• TASK REQUIREMENTS: Convert the lines of the listing below into a JSON list of strings, with one string per line and blank lines left out. Begin at the line that contains "Which range on", continue through the end of the listing, and omit the picture markers.

• INPUT RECORDS:
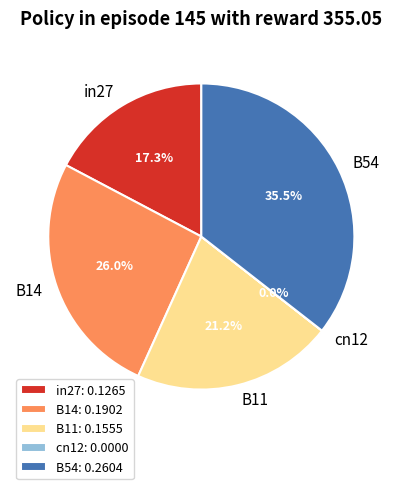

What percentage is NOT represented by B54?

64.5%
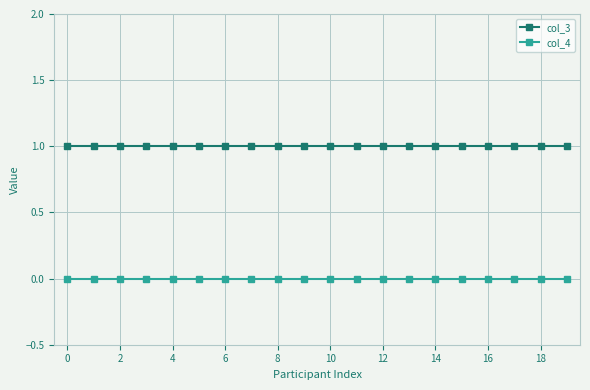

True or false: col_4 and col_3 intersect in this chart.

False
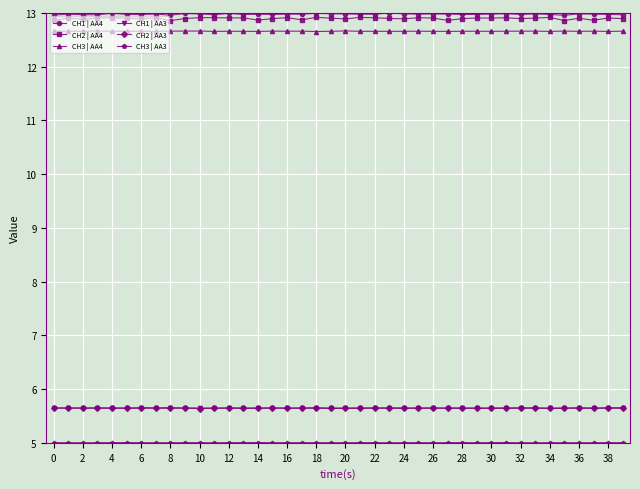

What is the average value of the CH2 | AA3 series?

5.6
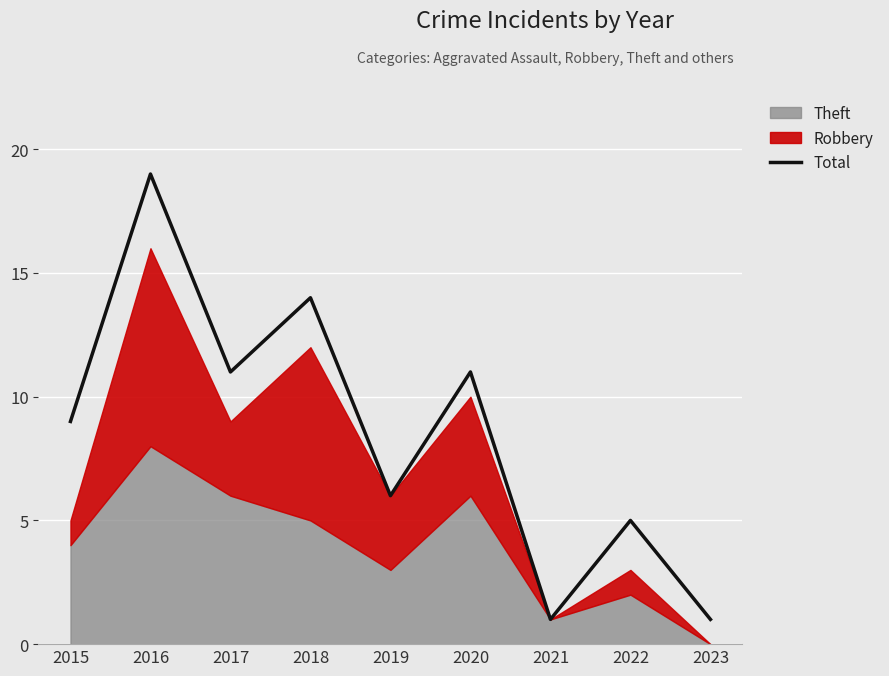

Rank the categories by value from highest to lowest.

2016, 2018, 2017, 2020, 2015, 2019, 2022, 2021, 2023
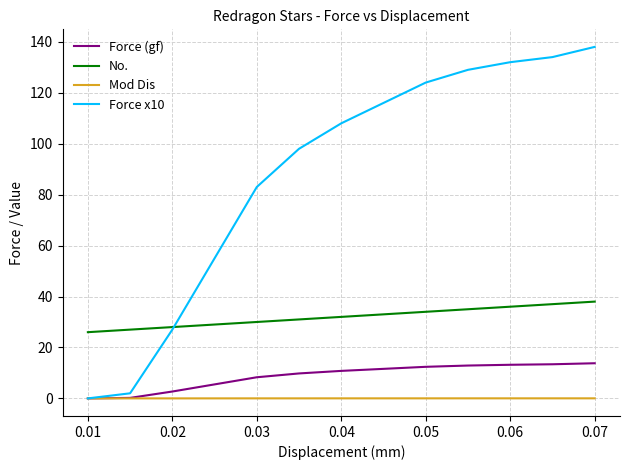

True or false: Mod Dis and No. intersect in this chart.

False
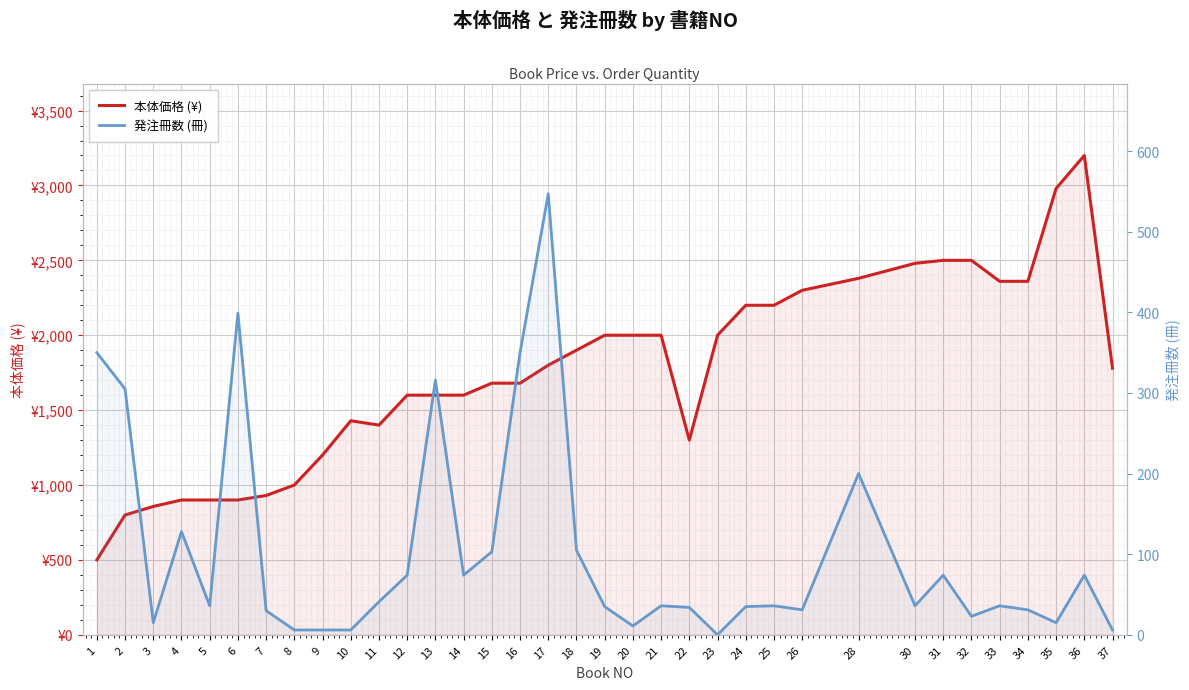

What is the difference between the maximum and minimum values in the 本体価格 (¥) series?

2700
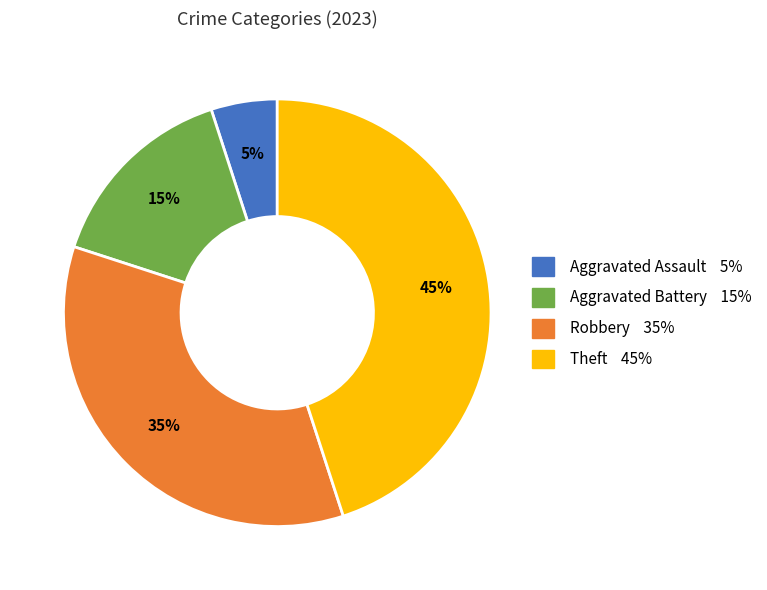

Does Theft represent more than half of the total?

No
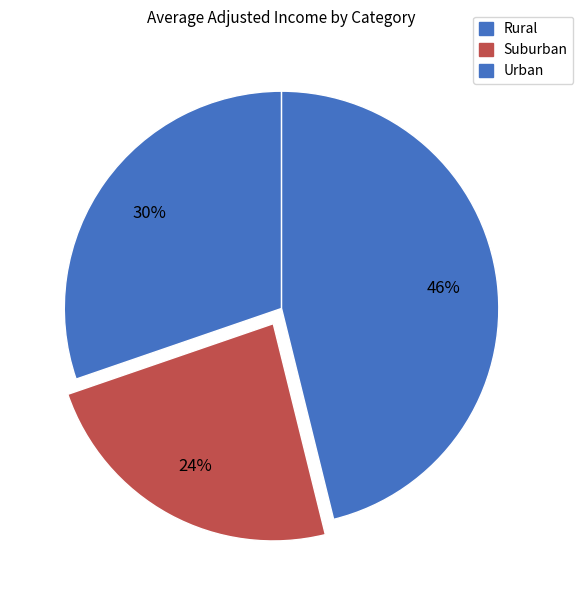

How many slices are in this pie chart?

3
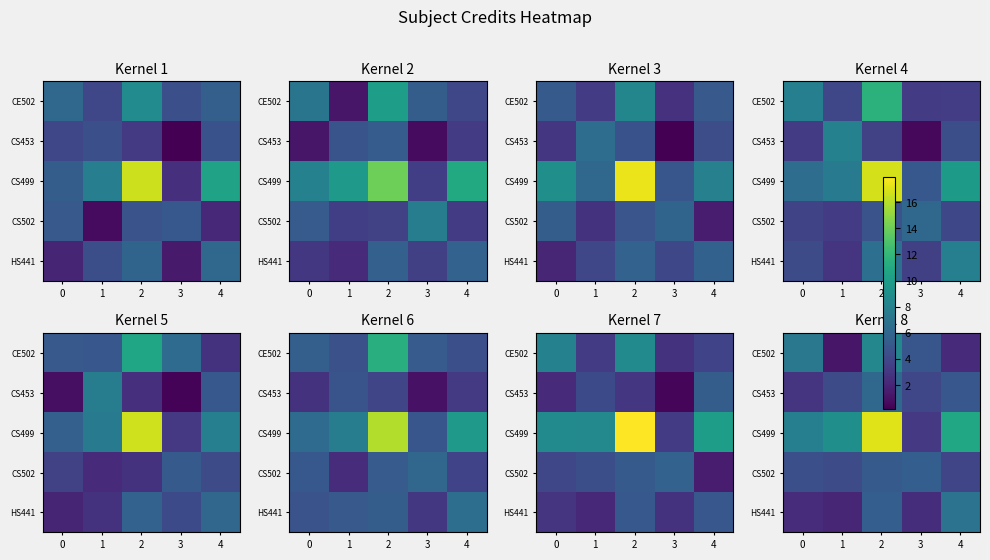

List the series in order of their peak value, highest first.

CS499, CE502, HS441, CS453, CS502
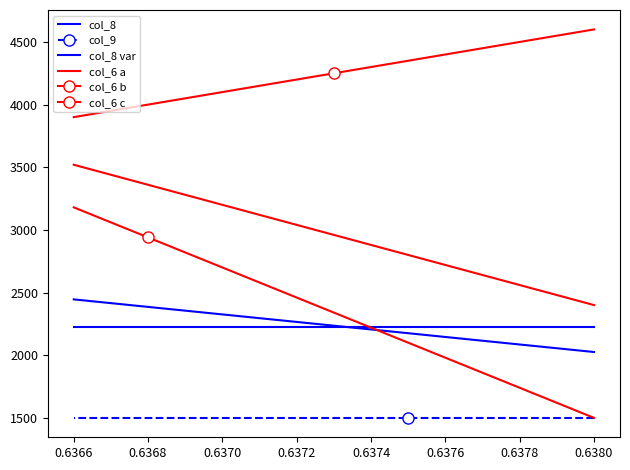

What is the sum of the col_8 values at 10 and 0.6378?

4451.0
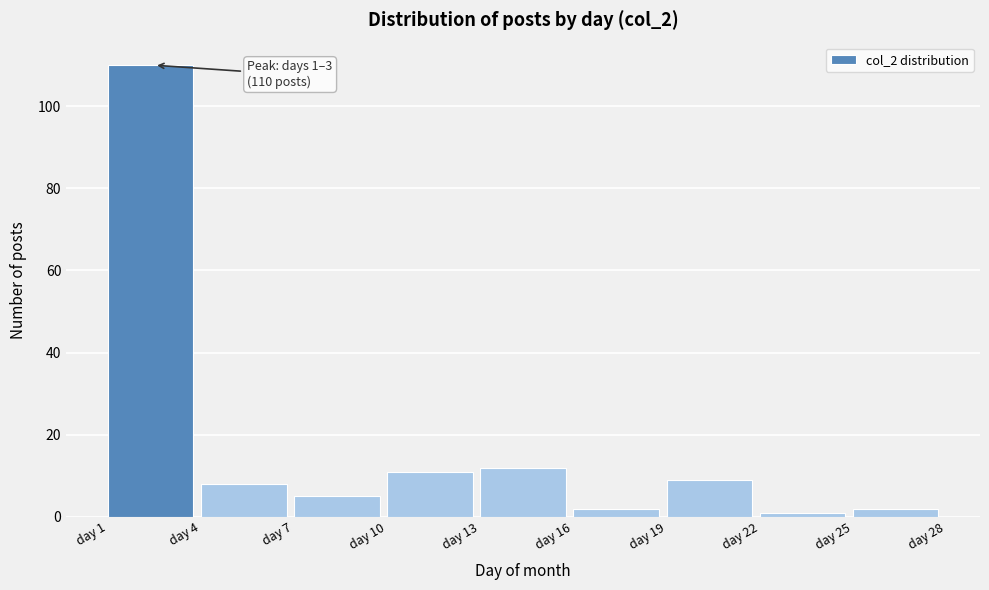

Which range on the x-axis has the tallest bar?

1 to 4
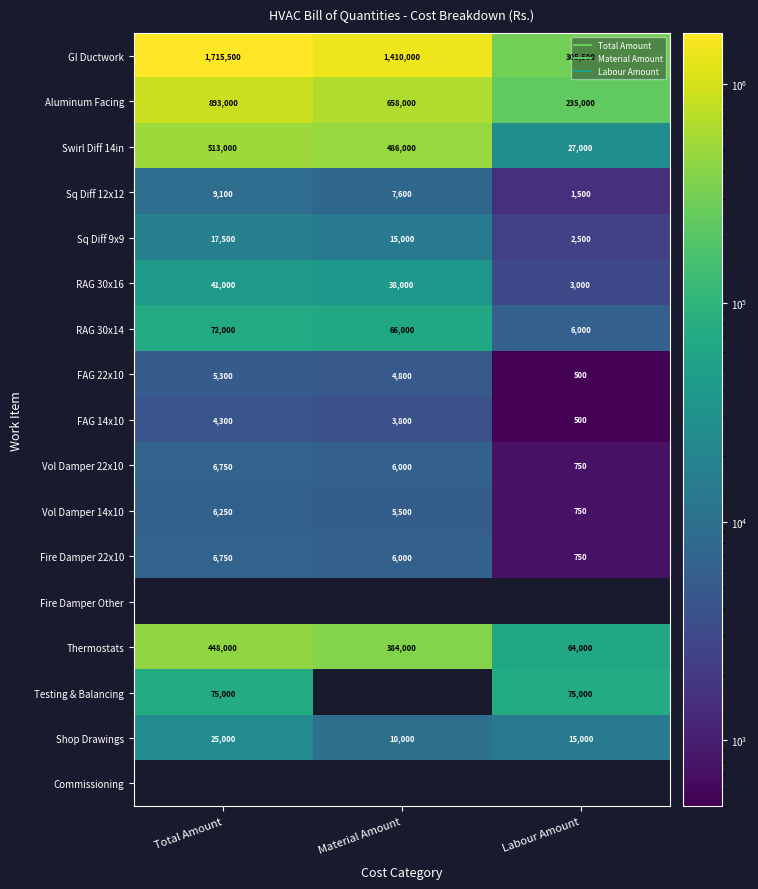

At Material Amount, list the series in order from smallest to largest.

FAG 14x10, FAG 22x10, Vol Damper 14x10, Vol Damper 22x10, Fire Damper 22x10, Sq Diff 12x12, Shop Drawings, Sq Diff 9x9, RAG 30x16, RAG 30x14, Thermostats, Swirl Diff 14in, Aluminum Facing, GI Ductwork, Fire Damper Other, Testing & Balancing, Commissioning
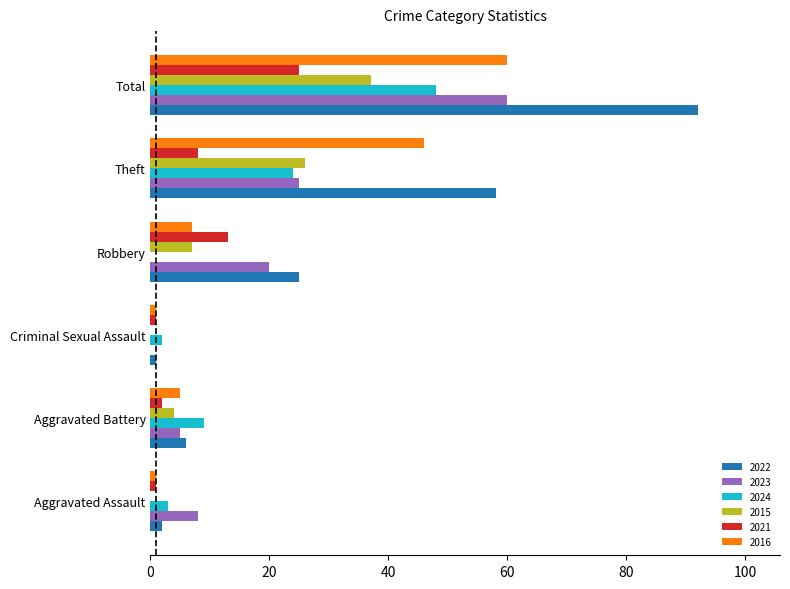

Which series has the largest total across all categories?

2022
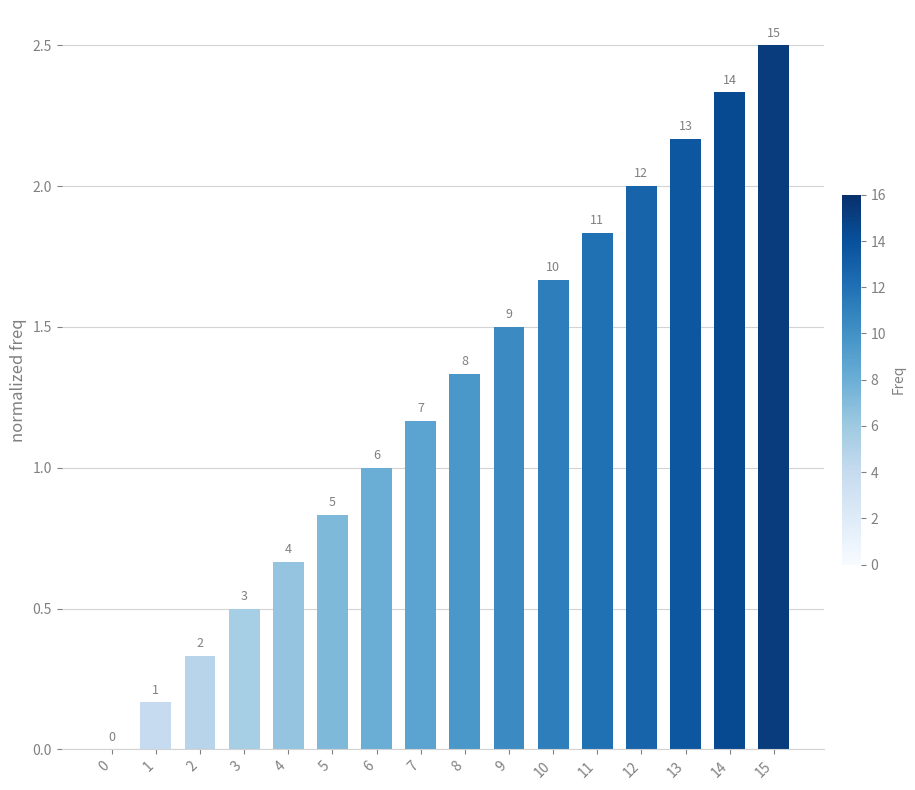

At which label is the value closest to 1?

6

• REPLY:
[
  "Which range on the x-axis has the tallest bar?",
  "1 to 4",
  "At Material Amount, list the series in order from smallest to largest.",
  "FAG 14x10, FAG 22x10, Vol Damper 14x10, Vol Damper 22x10, Fire Damper 22x10, Sq Diff 12x12, Shop Drawings, Sq Diff 9x9, RAG 30x16, RAG 30x14, Thermostats, Swirl Diff 14in, Aluminum Facing, GI Ductwork, Fire Damper Other, Testing & Balancing, Commissioning",
  "Which series has the largest total across all categories?",
  "2022",
  "At which label is the value closest to 1?",
  "6"
]